I used to think that girls who cried at concerts were dorks. What the hell was wrong with them? Why the hell were they crying? I wouldn’t laugh at them; I would just wonder “what the hell?”
Back in the ’90s Duran Duran did an in-store appearance in Union Square in San Francisco. It wasn’t the original line up, but I didn’t care. Simon, Nick and John were going to be there. I remember getting to the city early and getting in line. The length of the of the line snaking around the block worried me. Was I going to get in before they shut the doors? That would have really sucked, if I’d waited for hours and couldn’t get in.
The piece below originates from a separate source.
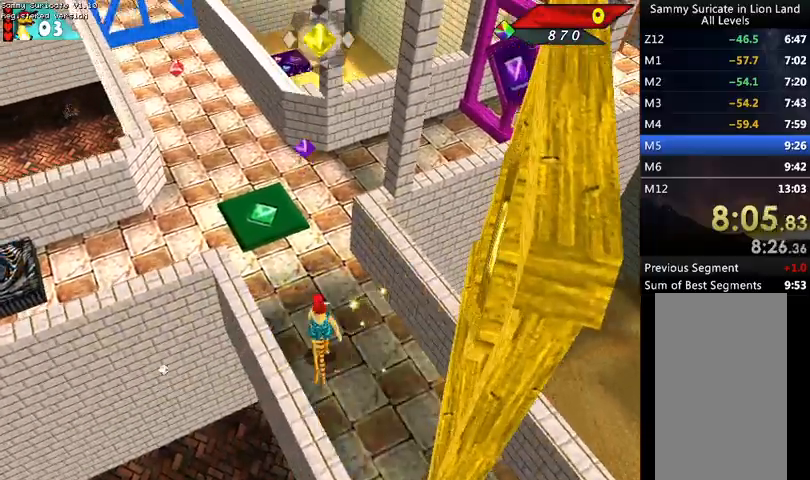
{"keys": ["up"], "events": [[433, "left", "up"]]}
I remember the mood of the crowd – very giddy, lots of laughing, music and some dancing.
It didn’t start getting real for me until I walked through the doors of the record store. Once I passed through – and I could see Simon, Nick and John – my heart literally skipped a beat. (It actually did! OK, so I have this kind of medical condition. No biggy. It doesn’t stop me from doing crazy cardio like Insanity.) Anyway, the closer I got to the guys, the more overwhelmed I felt. Holy crapola. I was standing next to Duran Duran. It didn’t seem real. Was it a dream?!
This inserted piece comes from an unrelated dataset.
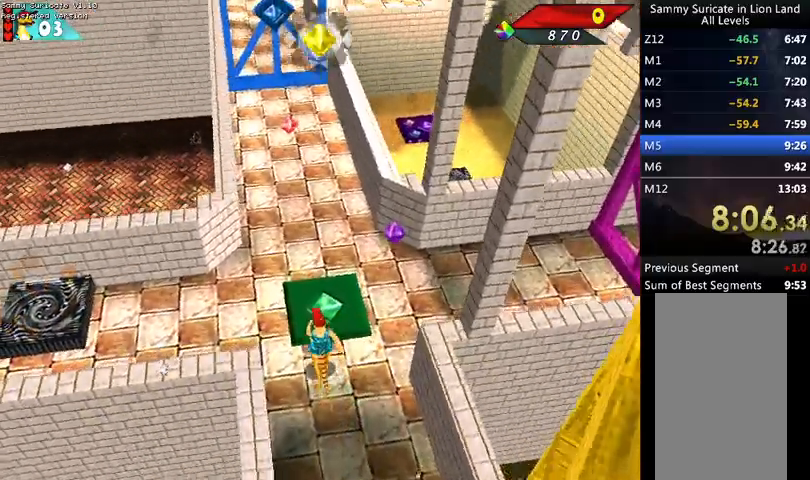
{"keys": ["right"], "events": [[33, "right", "down"], [433, "up", "up"]]}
And then it happened. Simon asked what my name was – and I just stood there. For a moment, I forgot my name. I FREAKIN’ FORGOT MY NAME! I mentally slapped myself upside the head and said, “Hazel.” He smiled as he signed some memorabilia. I’m sure he was probably thinking, “What the hell is wrong with this girl?”
Next was Nick. That day I didn’t bother getting dressed up, like I was going out partying. I threw on a T-shirt and jeans. It was an environmental T-shirt that had a photo of a bulldozer clearing out a forest. Nick looked at it and said he liked the shirt. I vaguely remember saying thanks and asking if I could get a picture of him and Simon. By the way, it’s one of my favorite pictures of them ever!
By the time I got to John, that overwhelming feeling was about to surface. I can’t even remember if I talked to John. It was such a blur. I tried to take a couple of photos, but my hands were shaking. No digital cameras back then. I had rolls and rolls of film! I couldn’t get my camera to take pictures fast enough before the security ushered me through the line.
So, girls crying at concerts? I SO GET IT. I understand – because it happened a second time for me. I’ll tell ya sometime.